DATASET CONTENT
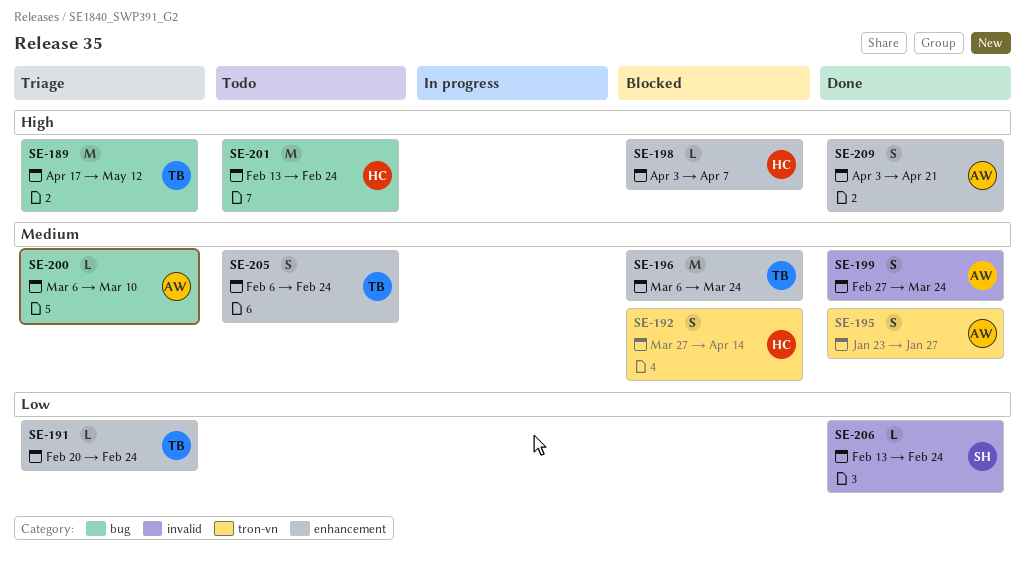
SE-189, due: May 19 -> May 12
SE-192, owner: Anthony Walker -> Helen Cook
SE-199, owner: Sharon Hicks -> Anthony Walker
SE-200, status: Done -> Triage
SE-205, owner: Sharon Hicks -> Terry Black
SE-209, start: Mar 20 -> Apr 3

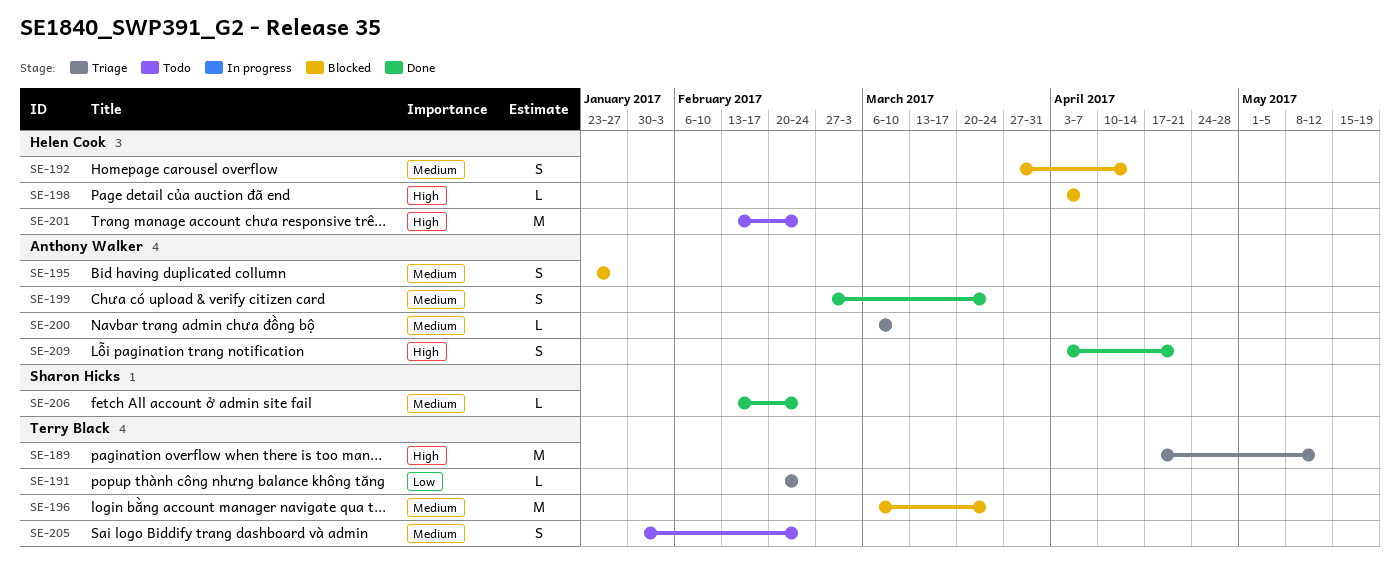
SE-195, status: Done -> Blocked
SE-205, start: Feb 6 -> Jan 30
SE-206, priority: Low -> Medium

PROBLEM DESCRIPTION
Go through the listing above and copy each line where the string "Anthony" appears.

EXERCISE OUTPUT
SE-192, owner: Anthony Walker -> Helen Cook
SE-199, owner: Sharon Hicks -> Anthony Walker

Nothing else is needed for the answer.